Performance and stability vary based on how well the system is tuned, so it is possible. If you can't find a smoking gun in the logs (Windchill and DB), have you tried the OnDemand system scan?
Instructions:
https://www.ptc.com/en/support/article/CS299230
Upload site:
https://www.ptc.com/en/support/on-demand-system-scan/
I start here for general performance and stability issues. Then I log a call with the Windchill performance team if I am still having issues.
We have multiple users with 15k+ object workspaces with no issue (other than workspace actions are slower relative to a 1k workspace). I have also seen over the years checkins of over 1k objects that did not stall the system.
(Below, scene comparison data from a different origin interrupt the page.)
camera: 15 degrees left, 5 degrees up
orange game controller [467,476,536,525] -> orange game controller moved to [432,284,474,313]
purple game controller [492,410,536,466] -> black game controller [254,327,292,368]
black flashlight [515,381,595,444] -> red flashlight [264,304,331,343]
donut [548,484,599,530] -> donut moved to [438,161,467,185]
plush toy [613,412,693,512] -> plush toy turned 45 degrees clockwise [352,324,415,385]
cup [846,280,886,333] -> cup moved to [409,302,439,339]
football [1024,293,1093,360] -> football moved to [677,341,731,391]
We are currently on Oracle 19c SE2.
Thanks, just being methodical. I had a conversation with the user and they were actually not online Monday during the event so its less likely it was a culprit. Now that I know we are no where near a ceiling, I can look elsewhere. I still have issues with huge assemblies like this for other reasons but system should not have behaved this way. Looking more like a DB related issue. Stay tuned.
@avillanueva wrote:
... I can see the jobs filled up the publishing queue.
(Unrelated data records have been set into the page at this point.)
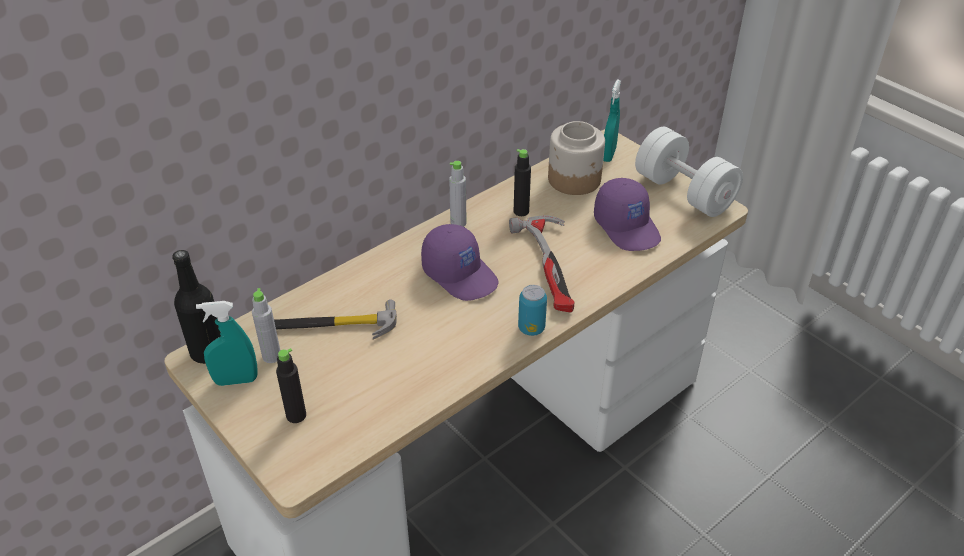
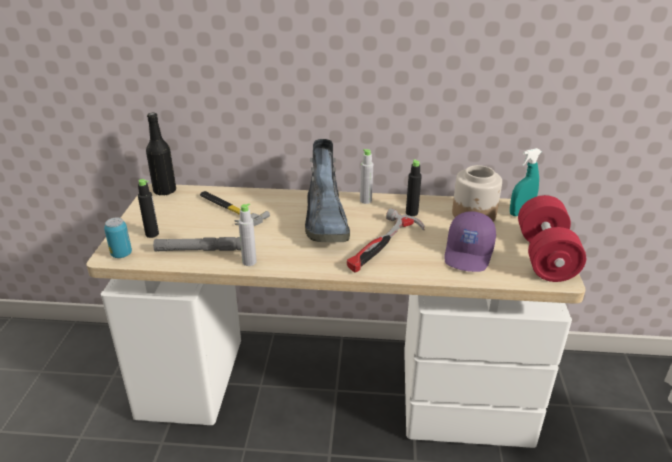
camera: 45 degrees right, 10 degrees down
turquoise spray bottle [196,301,258,386] -> none
grey bottle [252,288,280,363] -> grey bottle moved to [238,203,257,266]
purple cap [421,224,499,301] -> boot [305,139,350,242]
can [518,285,547,336] -> can moved to [104,218,132,258]
white dumbbell [635,127,743,217] -> red dumbbell [518,195,586,282]
none -> grey flashlight [153,237,241,251]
I've never had our system completely lock up, but publish-on-change (on check-in) definitely slow things down. I need to test, but I think all the publish entries have to be generated before whatever action triggered them (check-in in this case) is considered complete. I've seen this when running the reassign lifecycle states command-line utility. When publish-on-change is turned on, the utility will process a couple thousand objects per hour. When it's turned off the utility will process hundreds of thousands of objects per hour. Might be worth seeing what impact having publish-on-change enabled during a large check-in is having.
You're on Windchill 12.x. True?
Is Oracle 21c supported?
When I view the matrix from 12.1.2.0.0 it lists for Oracle only 19c.
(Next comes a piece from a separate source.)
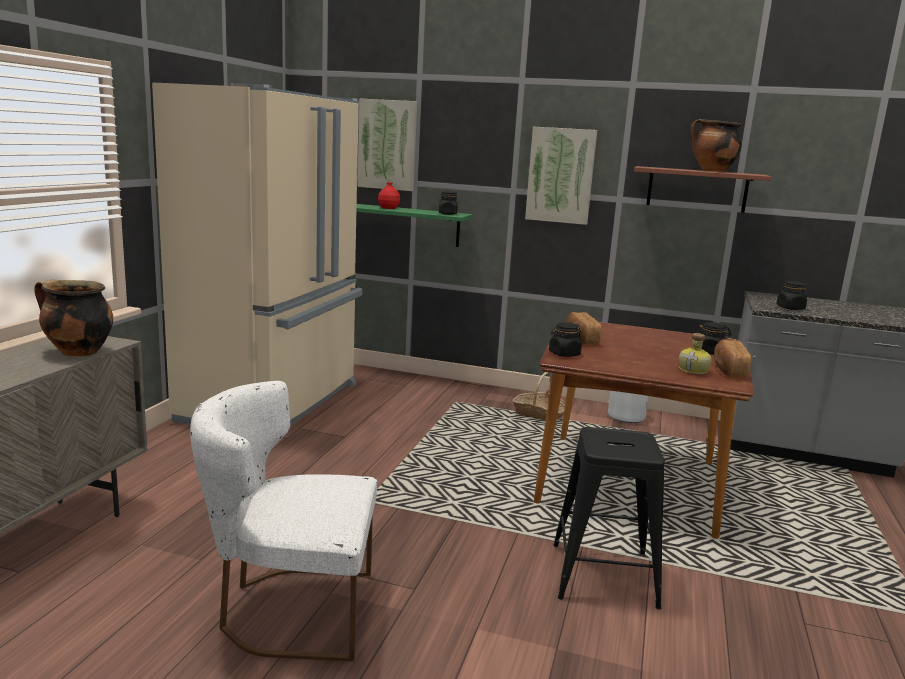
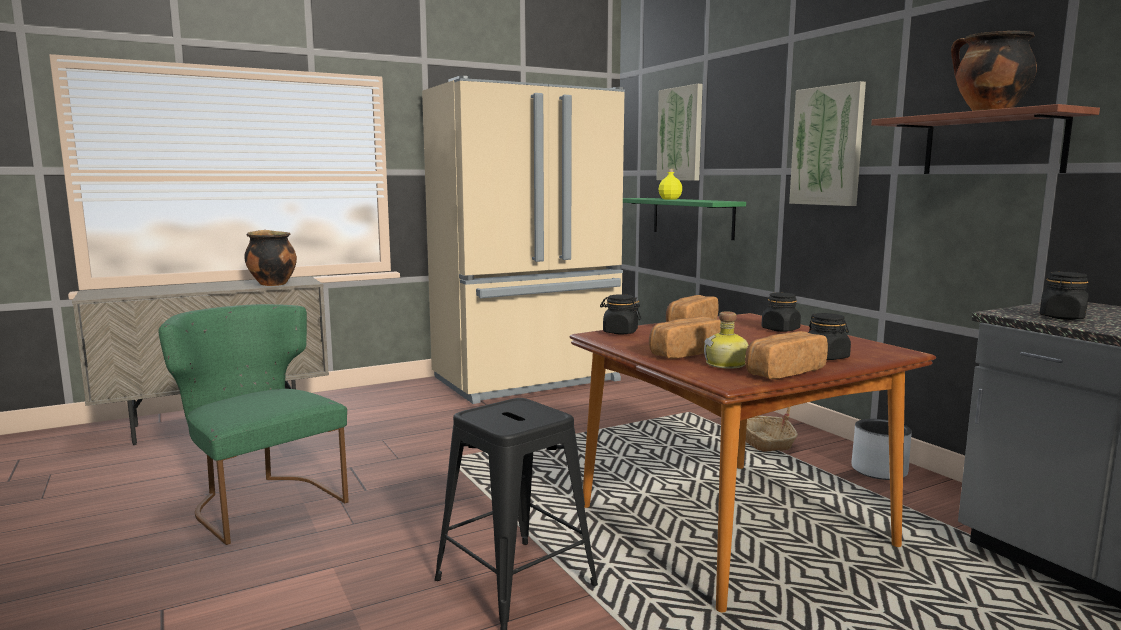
camera: 45 degrees right, 5 degrees down
white chair [190,381,377,661] -> green chair [158,304,349,545]
red bottle [378,179,400,209] -> yellow bottle [658,169,682,199]
black jar [439,191,458,215] -> black jar moved to [761,292,801,332]
none -> bread [649,317,721,359]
Plus, there's this article confirming it is not supported. Doesn't necessarily mean it won't work. Just means it's not supported.
My bad. Sry, It is 19C. Getting ahead of myself.
@avillanueva It's absolutely possible for a massive CAD check-in to lockup your Windchill system. We have the same problem with the scenario you described - checking in 1000's of parts from an imported STEP assembly. Check-in can be 3x slower if creating WTParts upon check-in.
Maybe this issue is specific to creating WTParts upon check-in of CAD?
Here's some related product ideas to vote:
Have you tried doing just an upload first followed by a checkin as a separate action?
Just thinking about isolating the problem.
At this point, the field has told me that the numbers I was describing should have been no issue. There is no limit which should have froze the database. I can see what @lhoogeveen is describing where that transaction would take much longer and possible slow down the system. That's not what we saw. It appears that after the check in was complete (since I saw publishing jobs) the anomaly occurred. That freeze was a complete lock up of the database, all method server transactions stacked up and paused. Preliminary information from the DBA was correct REDO header on one of the redo logs. We contacted Oracle and were able to clean the archive logs. Whether this was a symptom, cause, trigger or result is still under investigation but we did not see repeats of the 742 error after the fixes. System is back to operation (said same thing Monday too).